● They’re environmentally conscious.
They’re focused on their own impact on the environment, and their home will have to meet the high standards they have in this regard. "Ways they can painlessly cut energy consumption will appeal. Solar geysers, gas appliances etc. will meld with their values, and will also help them save money," say Stevens. Grey-water/rain-water reuse and rubbish recycling systems will also get the thumbs up. Off-grid? Where do I sign?!
● They’re still cash-strapped.
Whether they’ve bought the home themselves and need to rent a room out to cover their bond, or have gone in with a friend to secure their first home, home-sharing options are important. Stevens says requests include parking for multiple cars, multiple access points and private areas on the same property.

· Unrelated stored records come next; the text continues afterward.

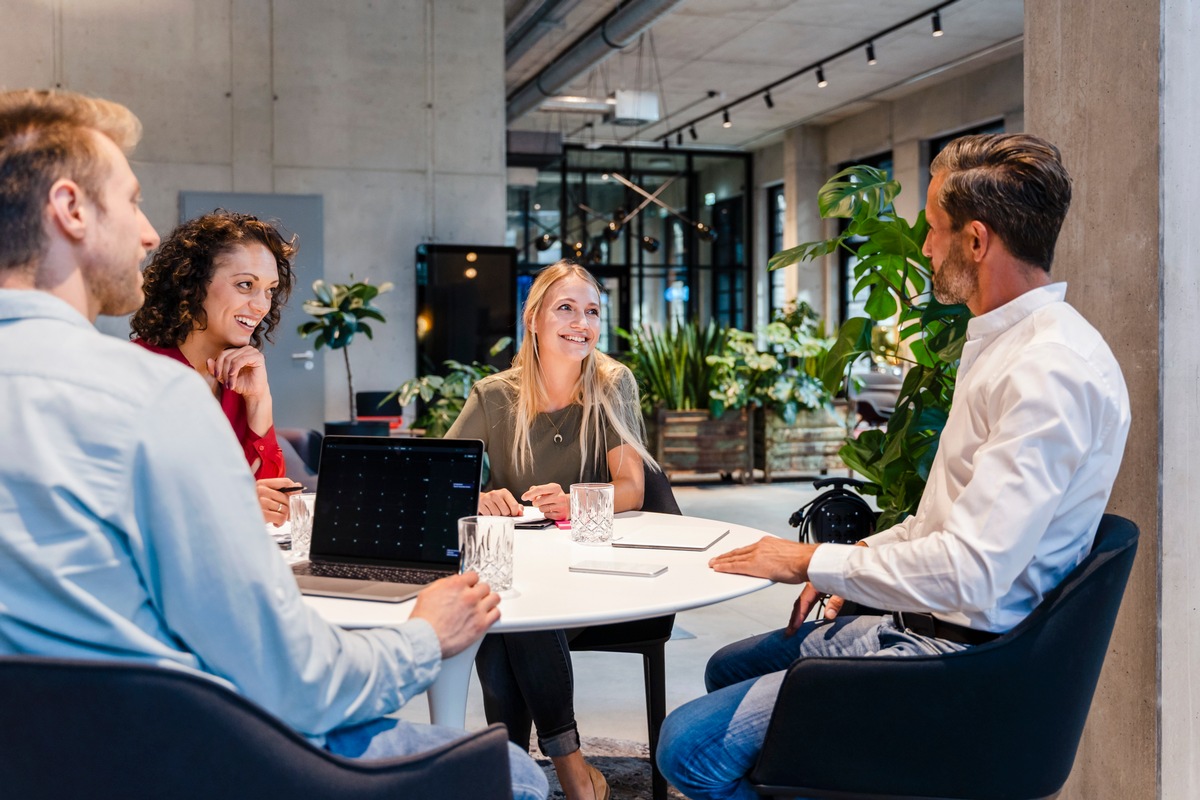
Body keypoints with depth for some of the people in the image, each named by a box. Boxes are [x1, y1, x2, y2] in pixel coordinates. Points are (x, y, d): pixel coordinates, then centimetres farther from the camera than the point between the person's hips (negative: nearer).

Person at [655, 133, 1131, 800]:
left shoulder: (1052, 370, -24)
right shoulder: (1006, 344, 12)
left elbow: (968, 573, -29)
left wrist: (814, 561, -16)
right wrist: (852, 559, 8)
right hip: (927, 622, 11)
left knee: (691, 745, -14)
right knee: (728, 669, 22)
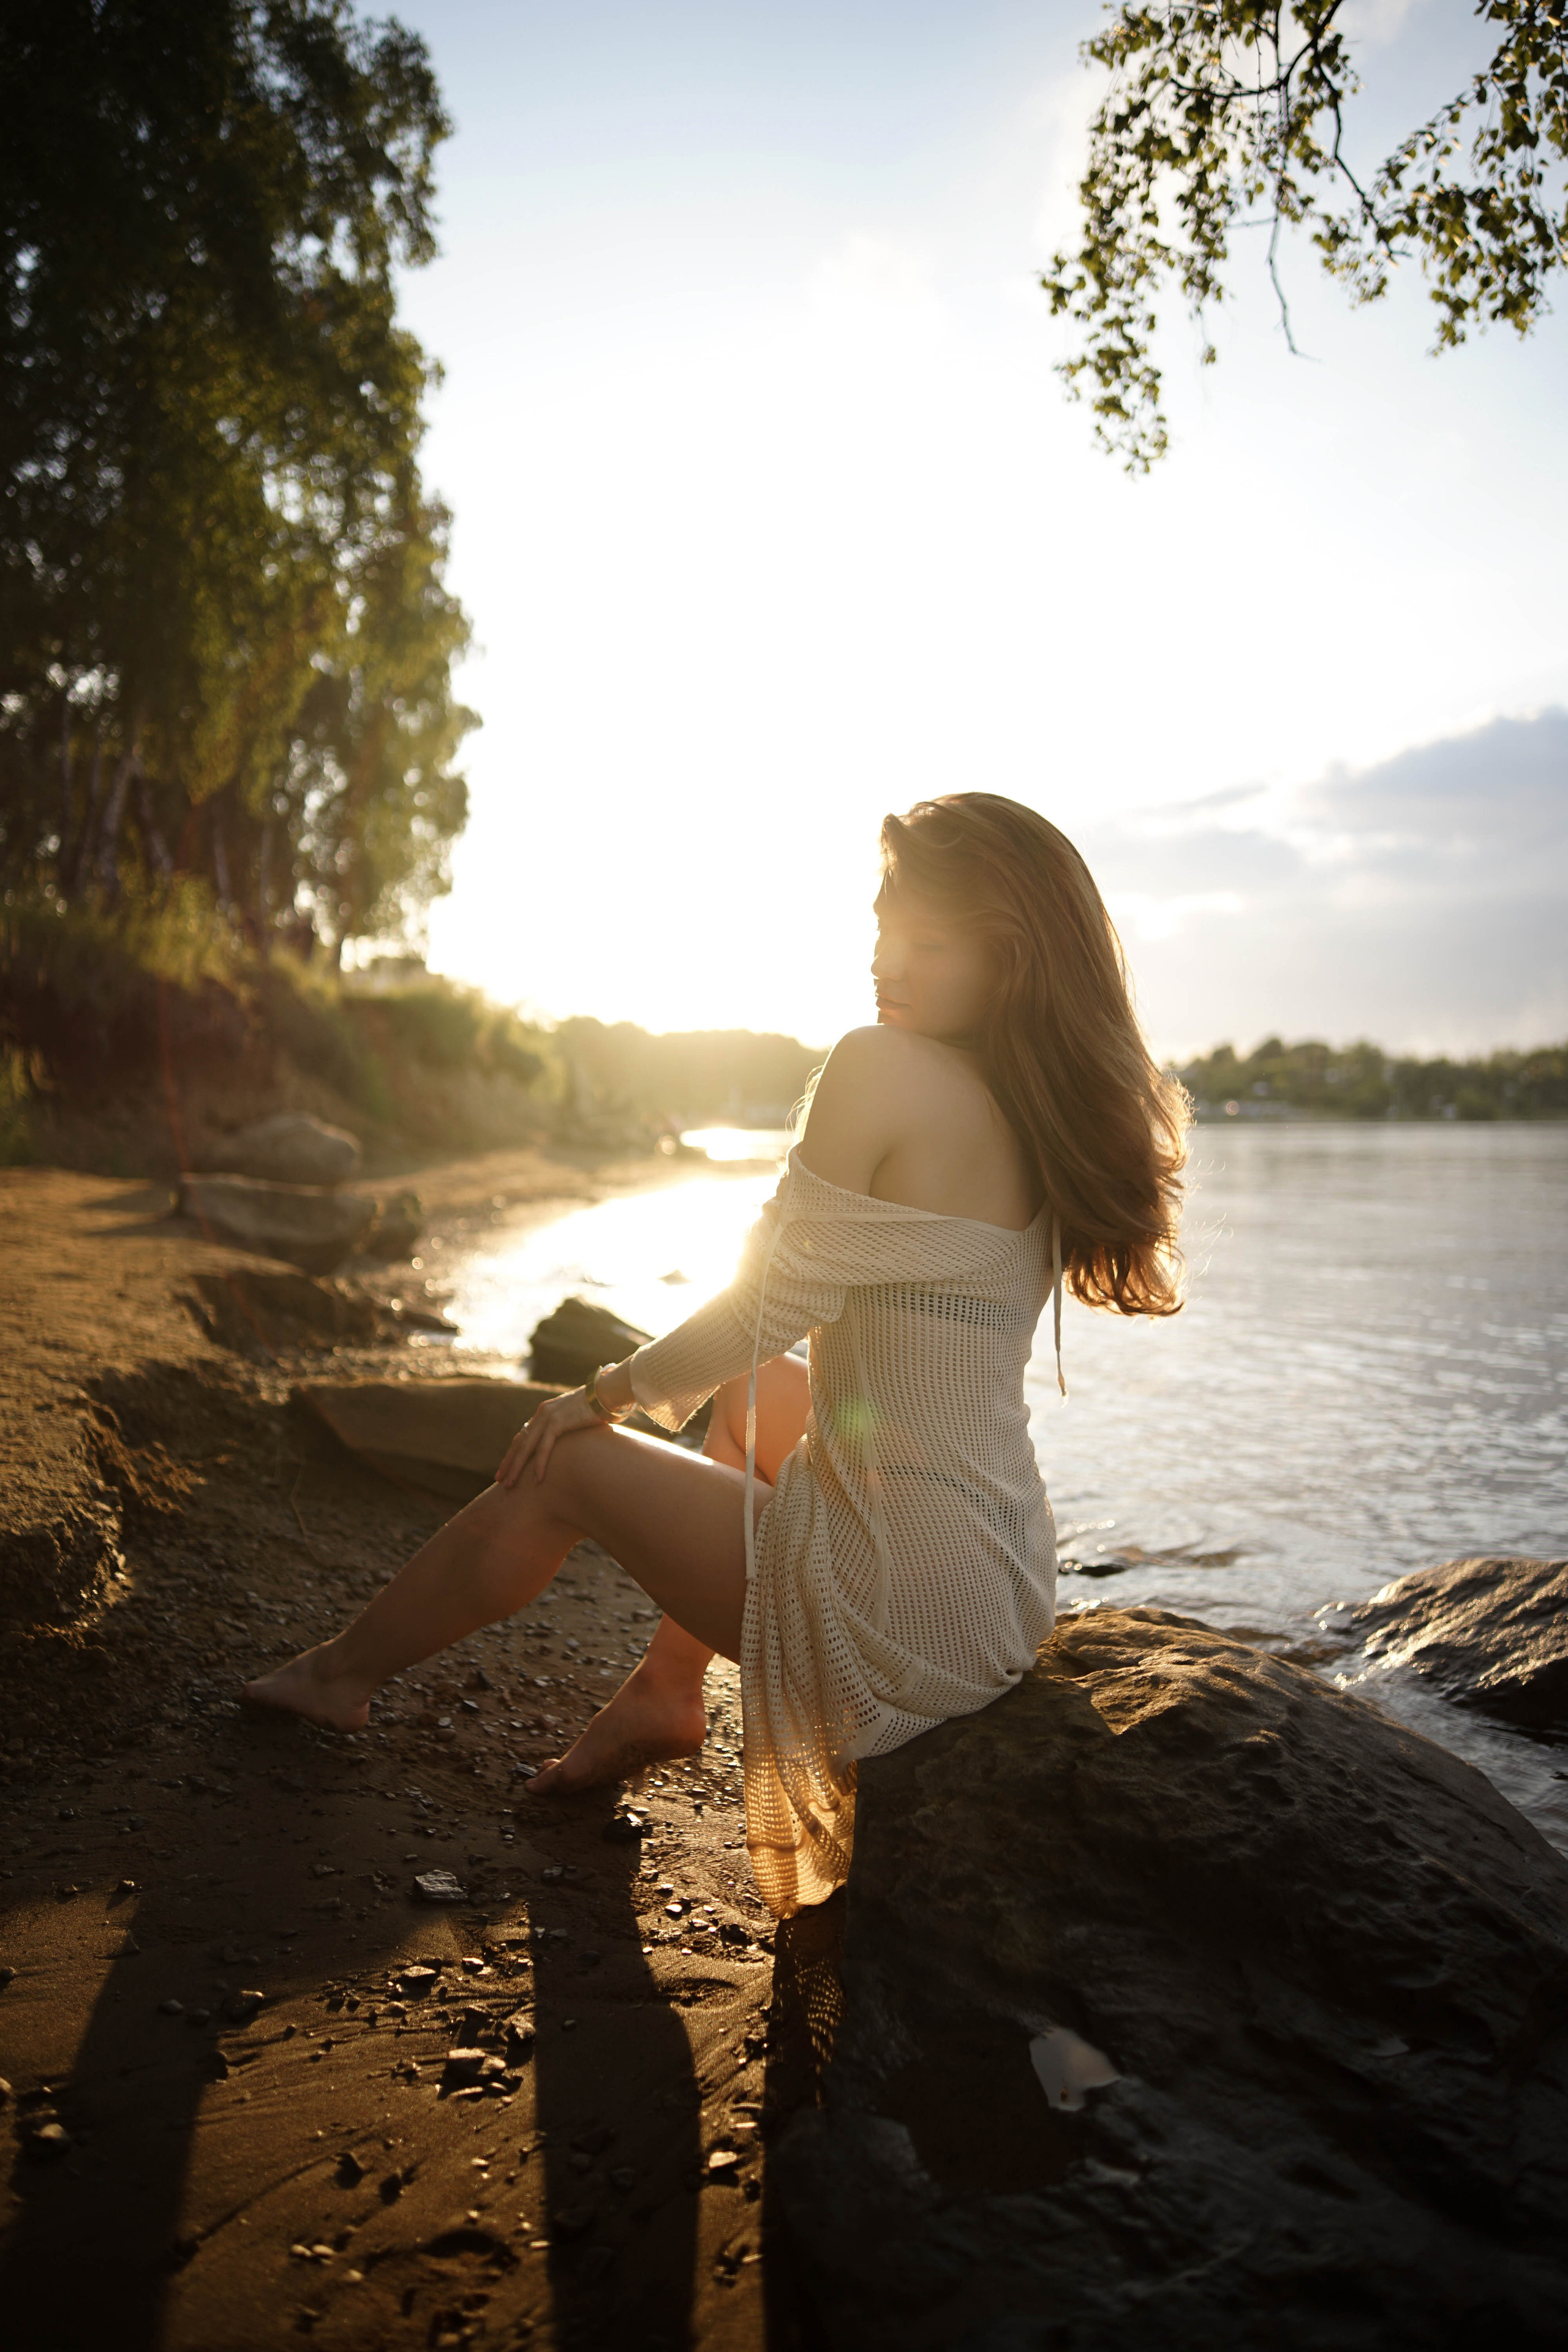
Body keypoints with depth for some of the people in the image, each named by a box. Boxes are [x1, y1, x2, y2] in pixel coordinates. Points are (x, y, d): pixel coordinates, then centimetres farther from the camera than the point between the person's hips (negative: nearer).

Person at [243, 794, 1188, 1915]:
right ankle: (664, 1692, 36)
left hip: (904, 1611, -8)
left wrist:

● They’re safety conscious.
According to data collected from the credit bureau TPN, young, black women in their mid-20s and early 30s are driving the property investment market. Low interest rates aside, bond approvals for women have risen from 14% in 2010 to 41% in 2020; and 60% of Betterbond’s women applicants were single. "Security is obviously key for everyone in South Africa, and particularly young single women. Sectional title is attractive for this reason, as are gated communities for the higher earners," Stevens notes.
● They’re hybrid workers.
The barriers to flexible work-place policies have been completely broken down. Some form of remote-work space is essential. The future of office work is likely to be a hybrid mix of some work-from-home and some in-office days. Millennial buyers, especially those with children will be looking at prospective buys through the prism of own-spaces for themselves and their kids. And if the home is close to their office, a gym and nearby free-Wi-Fi coffee shops and eateries, so much the better.
"Millennials have waited a long time to own their homes, and they know what they want. Homes that tick these boxes will make it onto their shortlists," Stevens concludes.